Source data —
_ _ _ _ _ _ _
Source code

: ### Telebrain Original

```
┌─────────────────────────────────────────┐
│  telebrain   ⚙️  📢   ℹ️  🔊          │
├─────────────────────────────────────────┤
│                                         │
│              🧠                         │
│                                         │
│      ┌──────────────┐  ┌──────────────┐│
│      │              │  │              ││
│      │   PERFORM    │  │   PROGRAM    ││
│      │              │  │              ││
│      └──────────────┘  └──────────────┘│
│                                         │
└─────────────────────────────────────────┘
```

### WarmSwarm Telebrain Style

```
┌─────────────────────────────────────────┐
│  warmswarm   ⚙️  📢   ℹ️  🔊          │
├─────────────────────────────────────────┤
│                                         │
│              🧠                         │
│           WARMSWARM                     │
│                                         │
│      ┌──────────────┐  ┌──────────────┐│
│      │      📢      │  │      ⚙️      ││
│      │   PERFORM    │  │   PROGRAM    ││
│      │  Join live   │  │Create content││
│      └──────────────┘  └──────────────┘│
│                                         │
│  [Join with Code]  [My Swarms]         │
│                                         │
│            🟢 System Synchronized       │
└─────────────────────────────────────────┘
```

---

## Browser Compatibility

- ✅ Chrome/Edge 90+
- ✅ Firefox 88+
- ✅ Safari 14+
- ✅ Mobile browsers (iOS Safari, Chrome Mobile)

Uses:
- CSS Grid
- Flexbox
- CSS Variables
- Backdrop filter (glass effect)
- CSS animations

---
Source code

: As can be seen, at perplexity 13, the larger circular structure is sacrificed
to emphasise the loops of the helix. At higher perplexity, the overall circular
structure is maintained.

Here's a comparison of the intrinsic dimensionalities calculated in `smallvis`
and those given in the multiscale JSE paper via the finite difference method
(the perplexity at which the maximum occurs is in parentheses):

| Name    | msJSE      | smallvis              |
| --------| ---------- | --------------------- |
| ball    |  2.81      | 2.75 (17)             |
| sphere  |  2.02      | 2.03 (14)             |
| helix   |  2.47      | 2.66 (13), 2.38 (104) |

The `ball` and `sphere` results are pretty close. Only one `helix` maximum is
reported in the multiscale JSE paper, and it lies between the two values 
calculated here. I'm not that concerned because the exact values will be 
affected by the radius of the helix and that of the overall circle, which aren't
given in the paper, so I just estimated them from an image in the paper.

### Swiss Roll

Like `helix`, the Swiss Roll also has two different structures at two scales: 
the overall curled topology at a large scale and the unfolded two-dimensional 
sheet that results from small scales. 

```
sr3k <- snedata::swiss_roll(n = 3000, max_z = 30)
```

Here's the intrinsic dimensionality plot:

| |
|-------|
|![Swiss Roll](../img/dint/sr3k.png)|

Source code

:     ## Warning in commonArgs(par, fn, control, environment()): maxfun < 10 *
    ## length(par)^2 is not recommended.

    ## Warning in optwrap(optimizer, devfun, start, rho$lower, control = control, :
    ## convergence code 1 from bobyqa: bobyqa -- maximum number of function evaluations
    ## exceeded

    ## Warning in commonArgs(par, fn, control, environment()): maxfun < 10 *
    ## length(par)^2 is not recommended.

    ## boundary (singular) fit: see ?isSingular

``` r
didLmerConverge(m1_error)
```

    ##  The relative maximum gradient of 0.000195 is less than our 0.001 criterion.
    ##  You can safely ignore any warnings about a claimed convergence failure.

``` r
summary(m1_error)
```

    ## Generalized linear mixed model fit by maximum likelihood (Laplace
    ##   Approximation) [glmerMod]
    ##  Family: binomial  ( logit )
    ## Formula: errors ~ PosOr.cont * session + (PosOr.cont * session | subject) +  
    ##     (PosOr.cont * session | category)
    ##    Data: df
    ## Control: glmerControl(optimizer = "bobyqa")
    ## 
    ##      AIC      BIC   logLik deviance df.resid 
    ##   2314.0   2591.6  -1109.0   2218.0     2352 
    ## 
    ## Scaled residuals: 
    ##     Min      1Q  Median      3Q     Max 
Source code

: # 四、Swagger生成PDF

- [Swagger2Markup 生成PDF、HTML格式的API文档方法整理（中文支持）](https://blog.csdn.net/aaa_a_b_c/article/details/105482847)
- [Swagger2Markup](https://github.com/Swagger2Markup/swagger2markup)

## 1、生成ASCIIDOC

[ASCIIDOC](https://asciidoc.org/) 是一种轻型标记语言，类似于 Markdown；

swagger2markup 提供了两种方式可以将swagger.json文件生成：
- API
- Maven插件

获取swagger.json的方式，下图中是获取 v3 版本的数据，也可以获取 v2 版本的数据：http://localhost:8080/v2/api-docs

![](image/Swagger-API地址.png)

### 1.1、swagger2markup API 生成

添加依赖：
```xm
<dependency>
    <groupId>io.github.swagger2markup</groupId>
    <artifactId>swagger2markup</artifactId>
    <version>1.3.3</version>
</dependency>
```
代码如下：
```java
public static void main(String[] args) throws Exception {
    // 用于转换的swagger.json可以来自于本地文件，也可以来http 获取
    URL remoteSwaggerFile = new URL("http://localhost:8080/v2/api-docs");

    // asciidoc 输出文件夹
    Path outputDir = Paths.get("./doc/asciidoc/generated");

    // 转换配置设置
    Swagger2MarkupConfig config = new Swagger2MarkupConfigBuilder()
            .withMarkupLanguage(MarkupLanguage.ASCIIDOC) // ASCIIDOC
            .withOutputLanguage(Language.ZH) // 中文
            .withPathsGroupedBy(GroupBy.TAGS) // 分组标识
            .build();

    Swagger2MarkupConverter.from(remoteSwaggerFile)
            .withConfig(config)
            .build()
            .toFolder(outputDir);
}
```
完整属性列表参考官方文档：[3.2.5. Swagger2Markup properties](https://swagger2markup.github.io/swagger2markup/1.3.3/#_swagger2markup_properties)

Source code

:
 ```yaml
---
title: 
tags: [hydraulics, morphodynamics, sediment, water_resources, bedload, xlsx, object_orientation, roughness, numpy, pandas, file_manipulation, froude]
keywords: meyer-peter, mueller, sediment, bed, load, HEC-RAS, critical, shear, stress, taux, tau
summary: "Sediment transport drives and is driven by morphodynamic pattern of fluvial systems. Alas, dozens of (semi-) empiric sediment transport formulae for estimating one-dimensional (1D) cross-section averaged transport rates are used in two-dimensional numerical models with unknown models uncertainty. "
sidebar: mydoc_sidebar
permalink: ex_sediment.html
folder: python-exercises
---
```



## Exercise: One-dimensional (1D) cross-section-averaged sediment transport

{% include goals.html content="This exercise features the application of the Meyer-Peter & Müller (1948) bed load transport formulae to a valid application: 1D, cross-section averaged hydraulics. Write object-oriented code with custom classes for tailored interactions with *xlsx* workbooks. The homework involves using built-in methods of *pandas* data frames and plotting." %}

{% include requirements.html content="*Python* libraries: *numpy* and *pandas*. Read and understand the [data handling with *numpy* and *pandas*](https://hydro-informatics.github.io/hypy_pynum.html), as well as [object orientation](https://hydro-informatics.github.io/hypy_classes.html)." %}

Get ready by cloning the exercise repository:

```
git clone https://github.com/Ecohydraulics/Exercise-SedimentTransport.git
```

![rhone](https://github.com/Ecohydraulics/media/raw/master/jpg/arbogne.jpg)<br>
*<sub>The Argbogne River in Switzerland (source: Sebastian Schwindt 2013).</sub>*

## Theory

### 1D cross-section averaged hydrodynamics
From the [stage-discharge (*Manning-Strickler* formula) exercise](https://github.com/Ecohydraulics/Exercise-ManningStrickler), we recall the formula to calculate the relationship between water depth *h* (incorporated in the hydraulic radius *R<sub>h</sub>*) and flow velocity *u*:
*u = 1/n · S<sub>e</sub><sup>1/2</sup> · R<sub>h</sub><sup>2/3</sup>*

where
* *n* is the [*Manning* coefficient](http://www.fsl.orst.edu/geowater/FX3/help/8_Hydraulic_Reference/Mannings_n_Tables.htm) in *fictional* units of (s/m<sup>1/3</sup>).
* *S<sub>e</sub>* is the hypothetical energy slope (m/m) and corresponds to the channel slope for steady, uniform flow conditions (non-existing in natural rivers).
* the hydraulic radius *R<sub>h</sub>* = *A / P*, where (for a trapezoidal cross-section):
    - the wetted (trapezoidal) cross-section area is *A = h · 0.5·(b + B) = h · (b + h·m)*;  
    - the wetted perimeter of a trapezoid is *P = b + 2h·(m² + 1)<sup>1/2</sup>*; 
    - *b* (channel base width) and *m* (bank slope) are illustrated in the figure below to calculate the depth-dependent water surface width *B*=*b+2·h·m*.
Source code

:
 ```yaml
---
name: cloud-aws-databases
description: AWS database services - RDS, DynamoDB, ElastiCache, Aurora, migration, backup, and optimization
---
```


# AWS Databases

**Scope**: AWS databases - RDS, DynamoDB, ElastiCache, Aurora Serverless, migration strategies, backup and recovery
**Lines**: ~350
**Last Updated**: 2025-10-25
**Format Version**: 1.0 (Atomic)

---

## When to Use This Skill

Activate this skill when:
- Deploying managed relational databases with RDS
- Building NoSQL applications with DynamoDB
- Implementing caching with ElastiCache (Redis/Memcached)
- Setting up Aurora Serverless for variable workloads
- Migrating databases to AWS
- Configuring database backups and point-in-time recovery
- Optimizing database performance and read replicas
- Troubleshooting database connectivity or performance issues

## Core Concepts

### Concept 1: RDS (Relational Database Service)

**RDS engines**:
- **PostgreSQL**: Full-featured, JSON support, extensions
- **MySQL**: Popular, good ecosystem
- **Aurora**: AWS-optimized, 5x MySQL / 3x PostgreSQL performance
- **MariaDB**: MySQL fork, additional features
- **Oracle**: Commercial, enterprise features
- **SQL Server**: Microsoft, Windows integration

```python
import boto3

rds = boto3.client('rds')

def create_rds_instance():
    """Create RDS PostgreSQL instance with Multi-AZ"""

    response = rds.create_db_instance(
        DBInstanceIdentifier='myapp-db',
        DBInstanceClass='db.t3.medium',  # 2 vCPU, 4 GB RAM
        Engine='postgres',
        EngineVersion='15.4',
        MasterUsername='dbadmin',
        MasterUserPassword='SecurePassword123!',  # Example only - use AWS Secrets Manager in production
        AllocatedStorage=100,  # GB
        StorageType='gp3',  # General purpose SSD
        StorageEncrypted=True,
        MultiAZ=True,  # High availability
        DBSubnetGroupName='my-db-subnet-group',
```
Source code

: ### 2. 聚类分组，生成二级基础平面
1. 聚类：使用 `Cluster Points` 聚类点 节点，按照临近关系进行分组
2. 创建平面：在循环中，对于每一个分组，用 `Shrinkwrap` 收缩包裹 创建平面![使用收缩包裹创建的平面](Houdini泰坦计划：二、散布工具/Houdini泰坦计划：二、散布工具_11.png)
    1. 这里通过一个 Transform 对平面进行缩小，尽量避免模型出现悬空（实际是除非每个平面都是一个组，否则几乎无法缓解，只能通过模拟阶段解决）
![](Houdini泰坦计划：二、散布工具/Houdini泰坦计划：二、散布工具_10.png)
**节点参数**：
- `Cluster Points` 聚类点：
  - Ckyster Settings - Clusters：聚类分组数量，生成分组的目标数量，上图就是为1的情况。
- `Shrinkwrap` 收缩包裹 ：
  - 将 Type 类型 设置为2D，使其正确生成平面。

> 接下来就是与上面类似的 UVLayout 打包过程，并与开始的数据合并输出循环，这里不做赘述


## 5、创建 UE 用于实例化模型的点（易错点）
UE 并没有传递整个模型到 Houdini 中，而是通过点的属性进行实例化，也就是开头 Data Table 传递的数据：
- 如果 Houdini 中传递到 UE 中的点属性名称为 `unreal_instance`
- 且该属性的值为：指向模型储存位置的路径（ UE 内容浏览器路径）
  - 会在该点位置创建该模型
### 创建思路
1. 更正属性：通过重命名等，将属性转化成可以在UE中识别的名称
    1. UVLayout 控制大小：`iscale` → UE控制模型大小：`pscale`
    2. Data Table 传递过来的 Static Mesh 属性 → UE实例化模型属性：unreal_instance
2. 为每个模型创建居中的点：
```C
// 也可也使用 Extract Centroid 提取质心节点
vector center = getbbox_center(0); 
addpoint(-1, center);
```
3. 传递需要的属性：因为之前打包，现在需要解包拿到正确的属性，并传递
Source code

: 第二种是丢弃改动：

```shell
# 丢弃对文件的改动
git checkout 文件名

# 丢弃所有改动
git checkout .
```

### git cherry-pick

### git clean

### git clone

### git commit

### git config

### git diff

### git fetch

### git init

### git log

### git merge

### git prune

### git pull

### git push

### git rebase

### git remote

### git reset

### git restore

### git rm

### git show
_ _ _ _ _ _ _
Work to complete — Copy back the listing above exactly, but only from the line with "## Formula: errors" through the line with "logLik deviance df.resid", both ends included.

The answer —
    ## Formula: errors ~ PosOr.cont * session + (PosOr.cont * session | subject) +  
    ##     (PosOr.cont * session | category)
    ##    Data: df
    ## Control: glmerControl(optimizer = "bobyqa")
    ## 
    ##      AIC      BIC   logLik deviance df.resid 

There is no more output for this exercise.